On Wednesday, the state education department announced the Lockland School District, in suburban Cincinnati, had filed false attendance data for 36 students during the 2010-2011 academic year, leading to artificially higher state testing results. The state added those students into the Lockland School District's 2011 report card calculations, which resulted in it dropping from "effective" to "continuous improvement," and the district no longer being rated as meeting the federal adequate yearly progress standard.
Lockland officials could be sanctioned by the department's office of professional conduct for the false reports.
The Columbus Dispatch reported last month that Columbus City Schools had retroactively altered attendance records for thousands of students, withdrawing and then re-enrolling them. At least one high-level administrator has been suspended as a result of the practice, the newspaper reported.
Those reports prompted Mr. Pecko to do his own review of TPS practices. He later turned over the probe to an independent investigator, attorney Fritz Byers. Mr. Byers also represents The Blade newsroom on legal matters.
While one Toledo school district is embroiled in an expanding controversy, another claimed innocence and blasted the reported test manipulation.
Washington Local Schools, Toledo's second-largest school district, which includes parts of North Toledo, West Toledo, and Point Place, has never scrubbed students' test scores, its superintendent said.

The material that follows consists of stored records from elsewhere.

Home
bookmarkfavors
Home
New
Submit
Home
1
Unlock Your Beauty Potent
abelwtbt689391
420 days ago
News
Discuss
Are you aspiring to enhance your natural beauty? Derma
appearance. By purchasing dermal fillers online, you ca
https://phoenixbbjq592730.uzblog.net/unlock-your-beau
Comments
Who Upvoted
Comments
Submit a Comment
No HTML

"We do not do this," Patrick Hickey said. "It is tempting as a superintendent because you are graded on kids who are not there. We know that other school districts do that, and we knew it before all of this happened."
In a letter Thursday to his board of education, Mr. Hickey blasted the practice now known to have been used in Toledo Public Schools.
"I have intimated to you over the years that some districts manipulate student data," he wrote. "I have always been told about TPS withdrawing and re-enrolling habitual truants. I was certain that they did that and there was always a temptation to do the same due to the fact that it is maddening to be graded on your ability to educate a child who is physically not there."
He also wrote: "I would be dishonest to say that such things didn't cross our mind as our report card dipped to effective and such tactics would insure an excellent rating for this district and excellent with distinction would be a very real result of such manipulation. … To violate our values would be the most egregious thing we as an institution could do. Doing so would erode trust and render our words meaningless."